* **Material for this task**:
--------------------

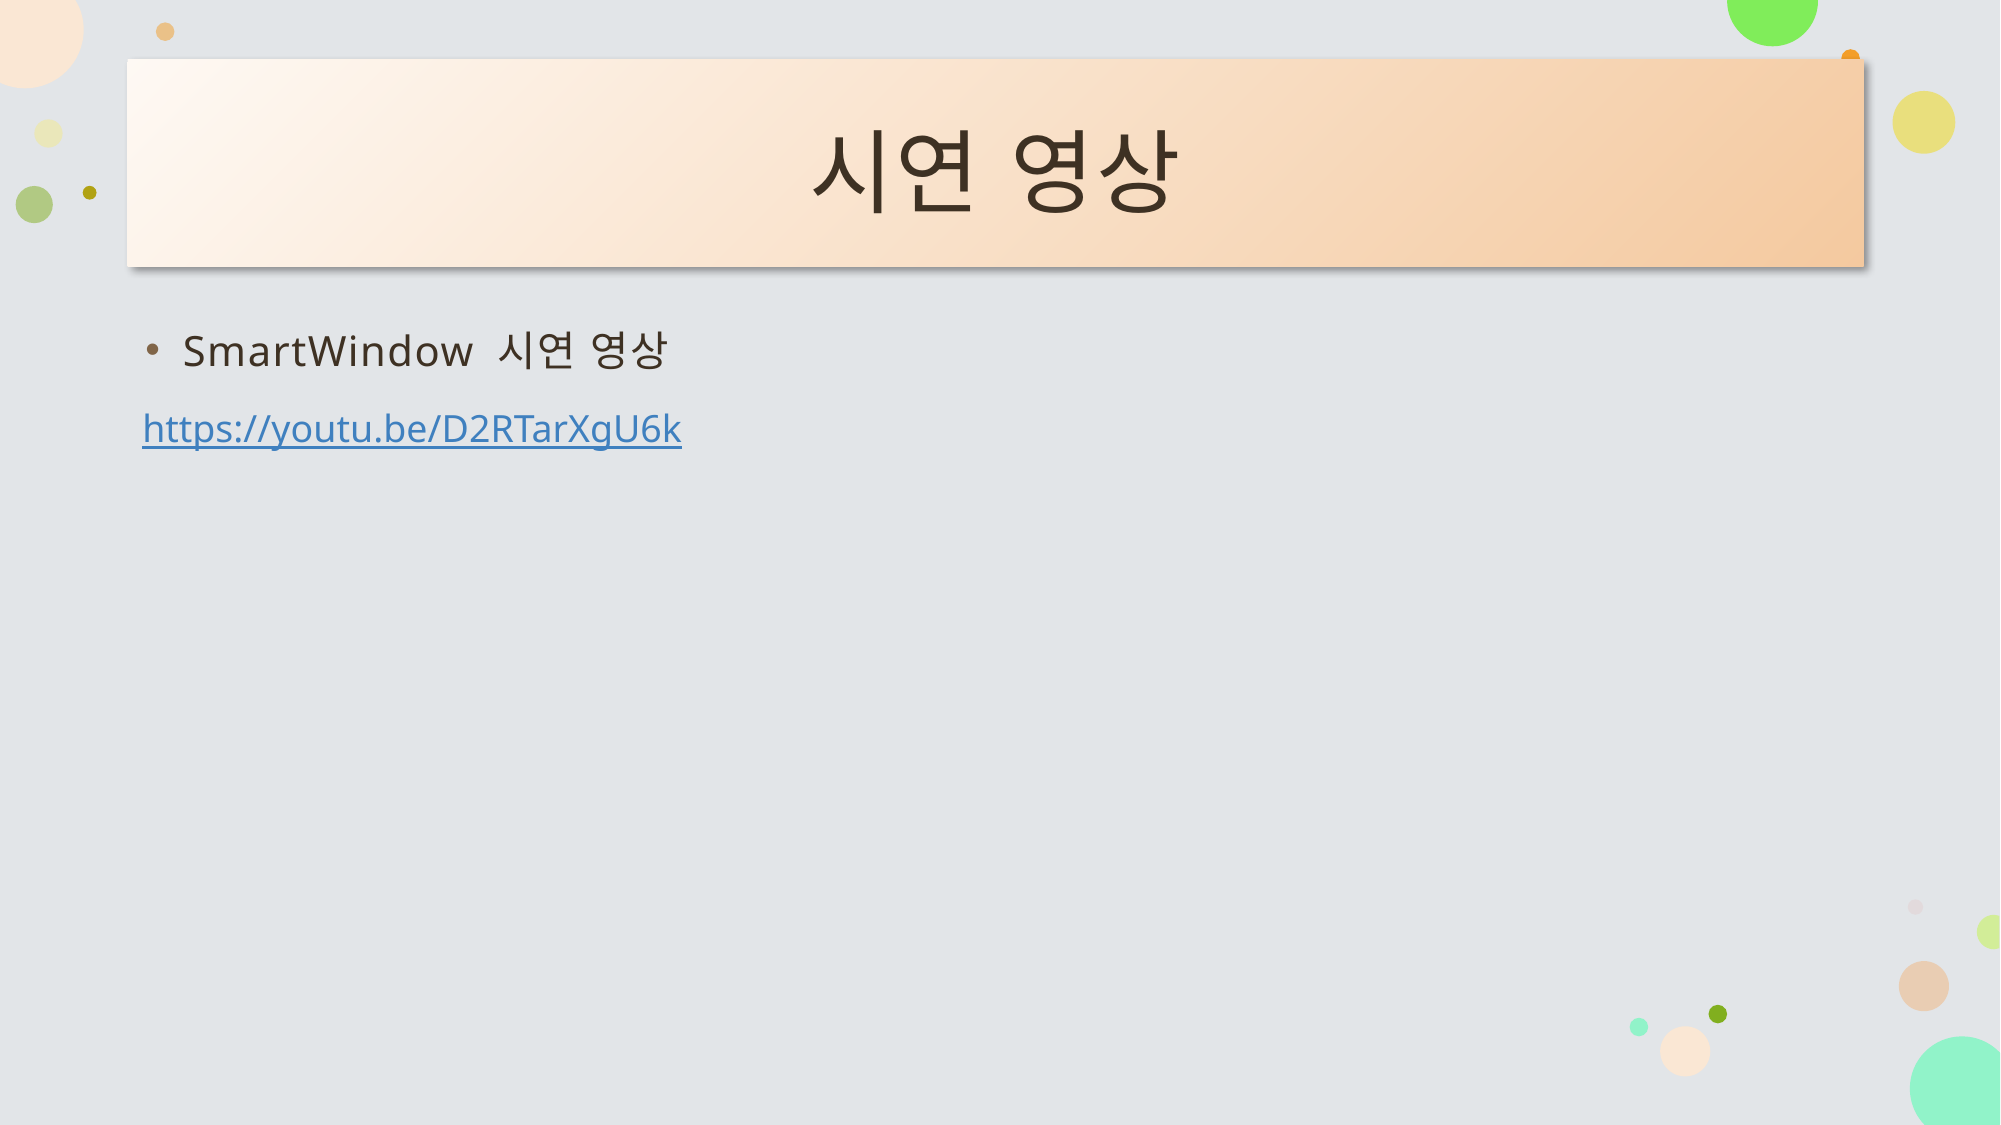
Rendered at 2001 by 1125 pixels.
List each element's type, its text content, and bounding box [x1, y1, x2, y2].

text_box https://youtu.be/D2RTarXgU6k [127, 398, 786, 464]
list SmartWindow 시연 영상 [127, 299, 1877, 399]
title 시연 영상 [127, 59, 1864, 267]
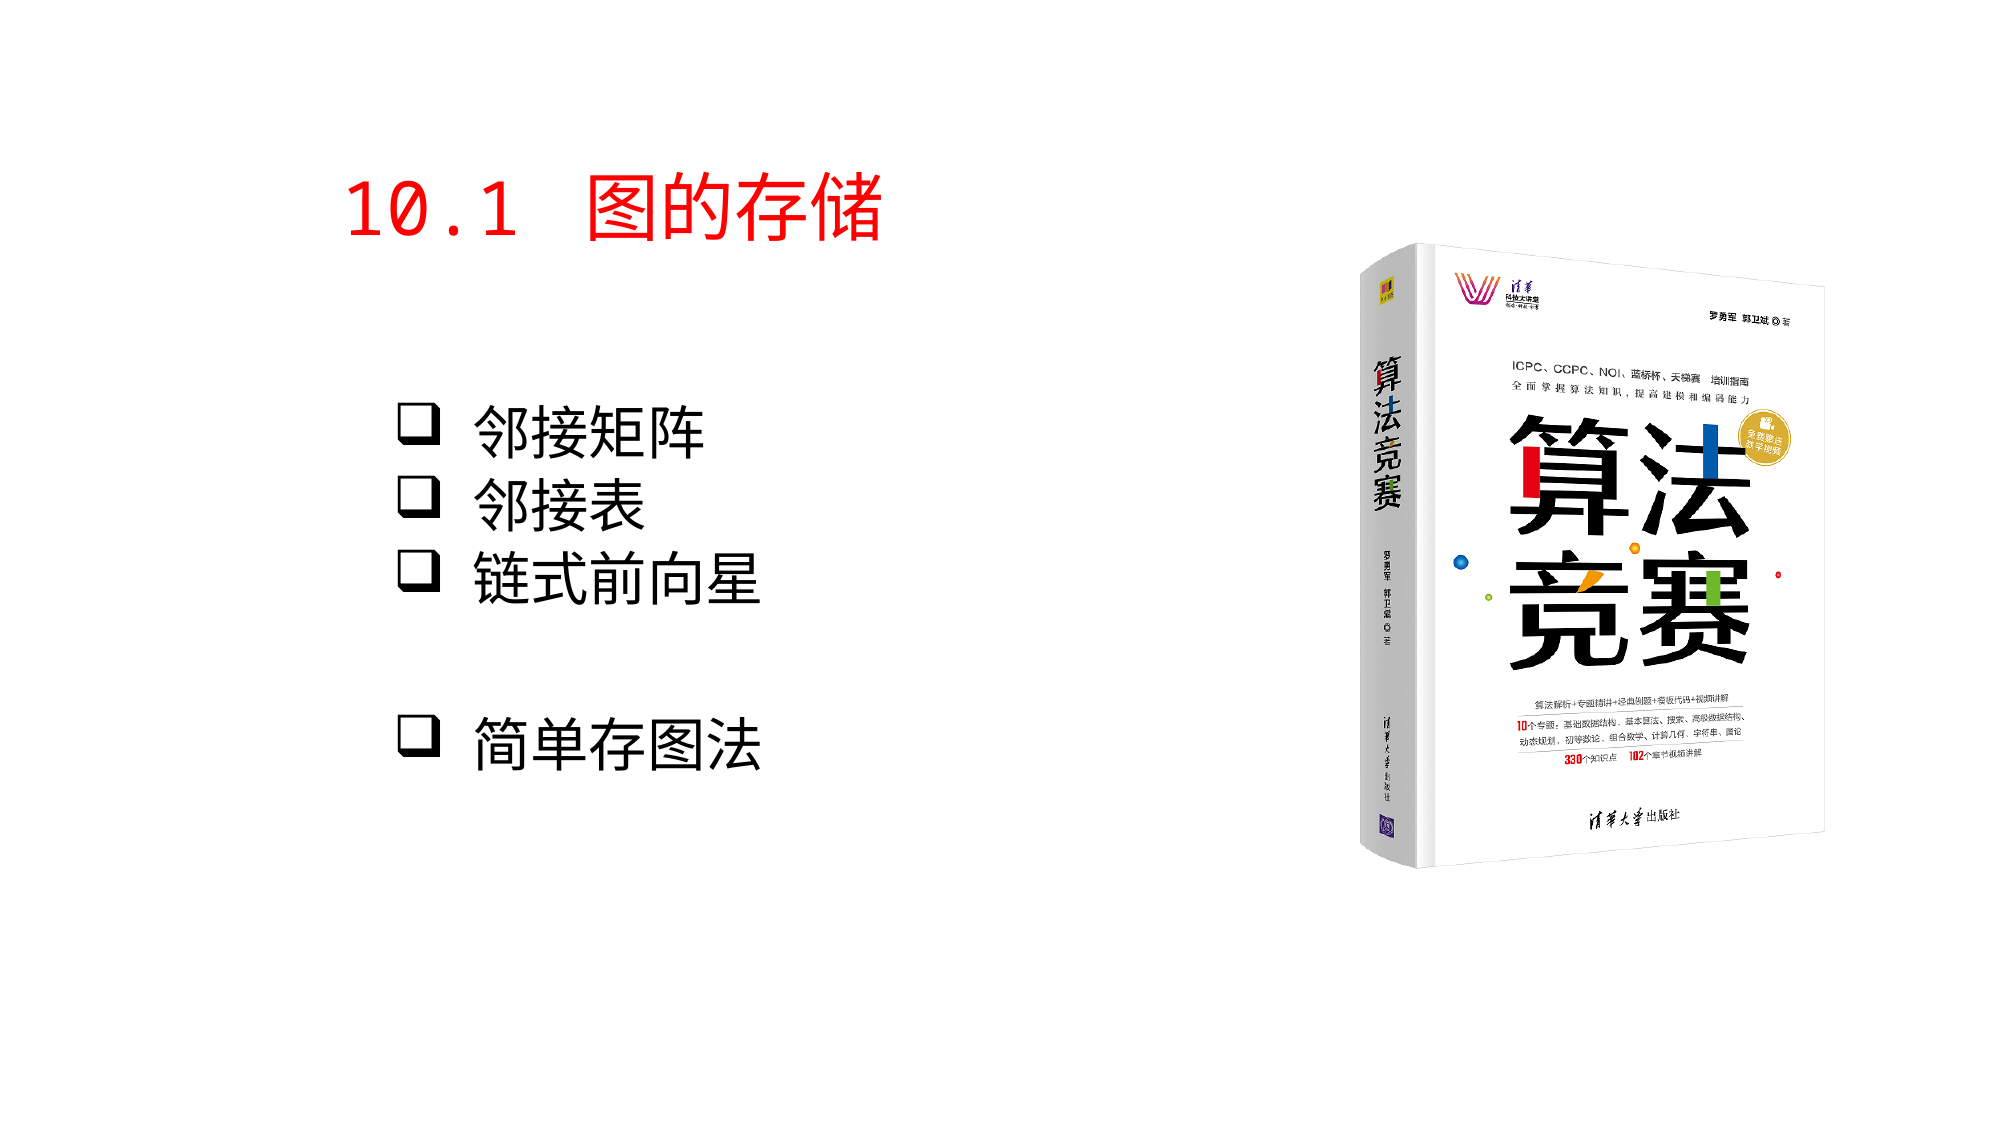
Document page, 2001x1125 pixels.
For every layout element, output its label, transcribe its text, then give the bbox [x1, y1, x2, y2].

picture [1236, 200, 1946, 910]
title 10.1 图的存储 [326, 149, 1010, 274]
list 邻接矩阵 邻接表 链式前向星 简单存图法 [303, 396, 1236, 787]
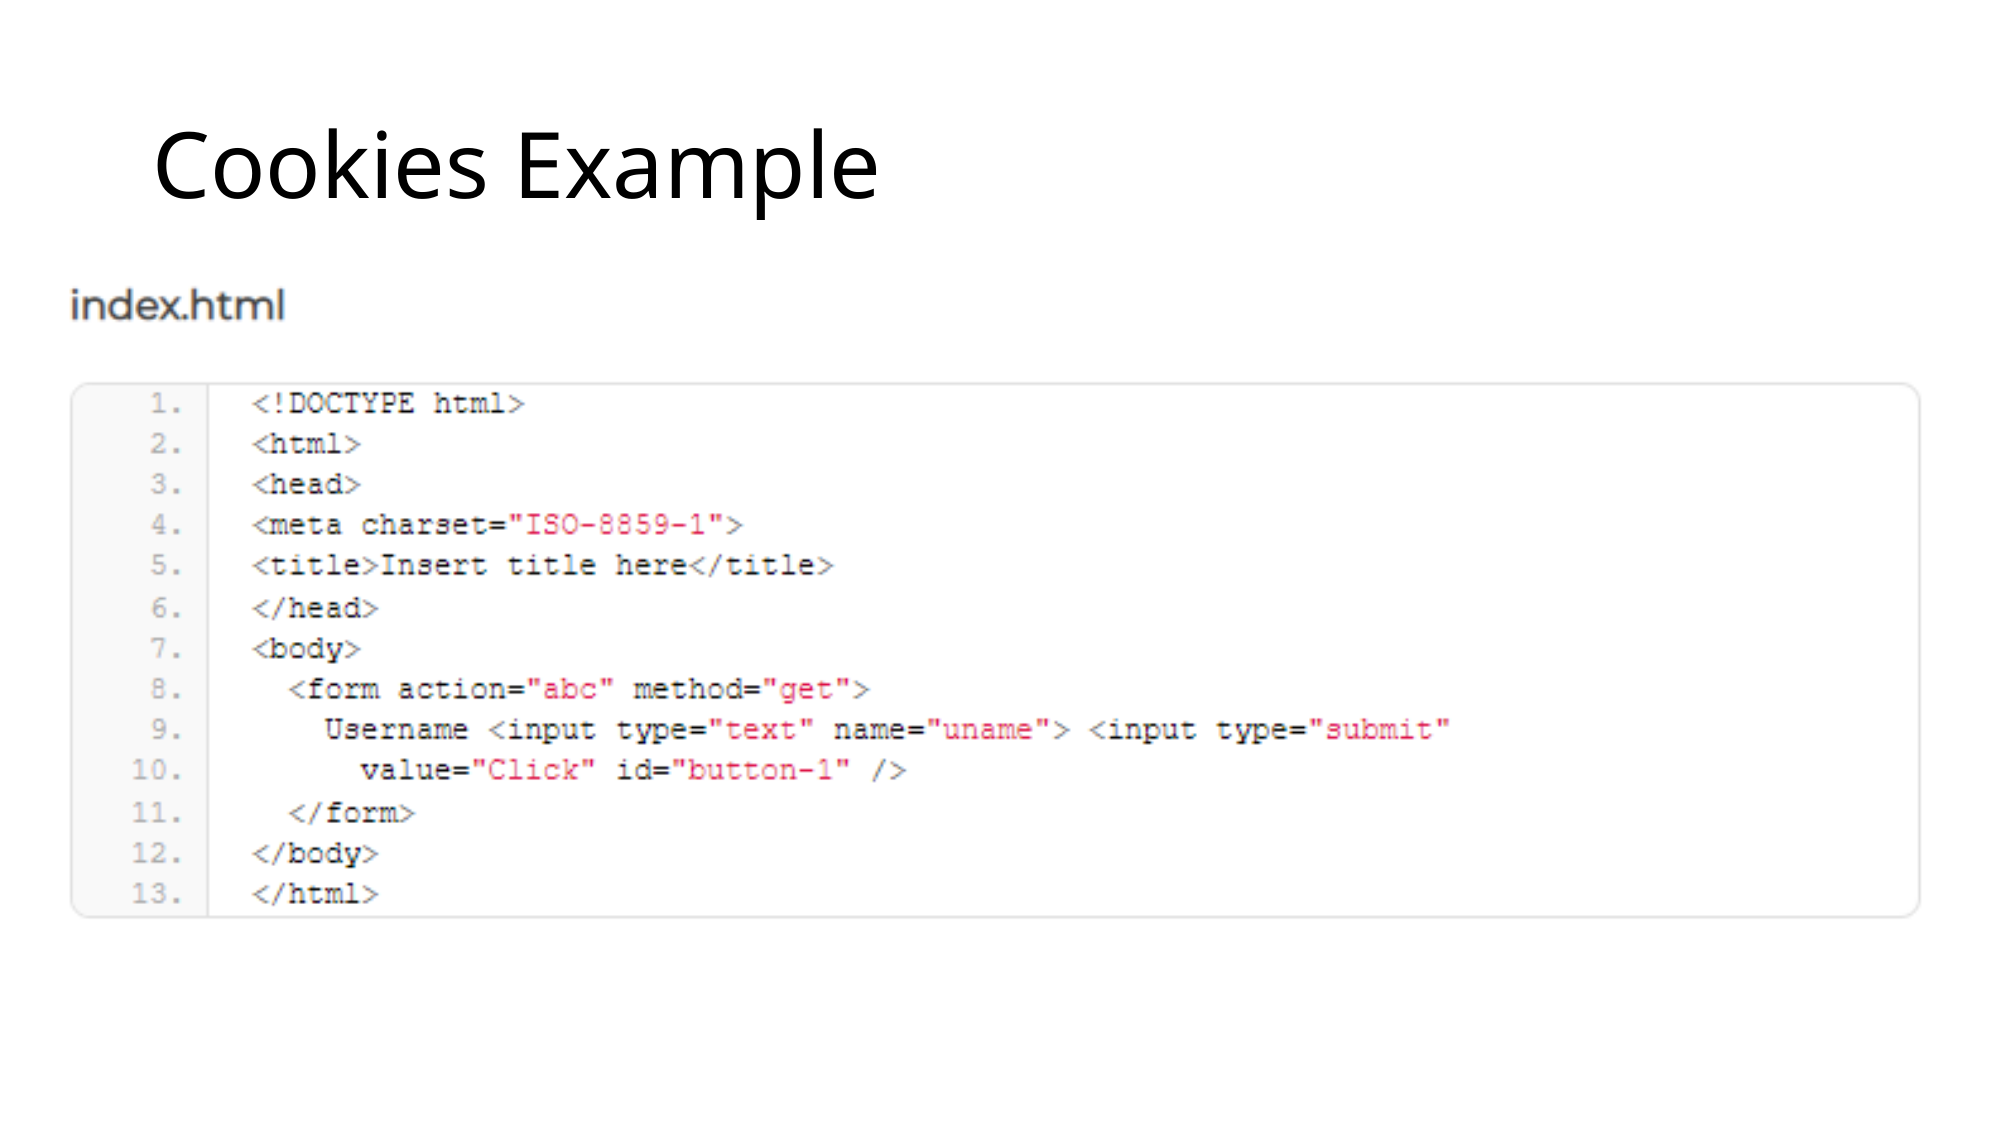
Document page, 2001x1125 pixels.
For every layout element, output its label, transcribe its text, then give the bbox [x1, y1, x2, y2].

title Cookies Example [137, 59, 1863, 277]
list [33, 277, 1967, 957]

--------------------

* **Exercise aim**:
Give back the whole of the material exactly, with the pictures removed.

* **Solution to the problem**:
Rendered at 2001 by 1125 pixels.
List each element's type, its text content, and bounding box [x1, y1, x2, y2].

text_box https://youtu.be/D2RTarXgU6k [127, 398, 786, 464]
list SmartWindow 시연 영상 [127, 299, 1877, 399]
title 시연 영상 [127, 59, 1864, 267]
Document page, 2001x1125 pixels.
For every layout element, output its label, transcribe its text, then give the bbox [x1, y1, x2, y2].

picture [1236, 200, 1946, 910]
title 10.1 图的存储 [326, 149, 1010, 274]
list 邻接矩阵 邻接表 链式前向星 简单存图法 [303, 396, 1236, 787]
Document page, 2001x1125 pixels.
For every layout element, output its label, transcribe its text, then give the bbox [x1, y1, x2, y2].

title Cookies Example [137, 59, 1863, 277]
list [33, 277, 1967, 957]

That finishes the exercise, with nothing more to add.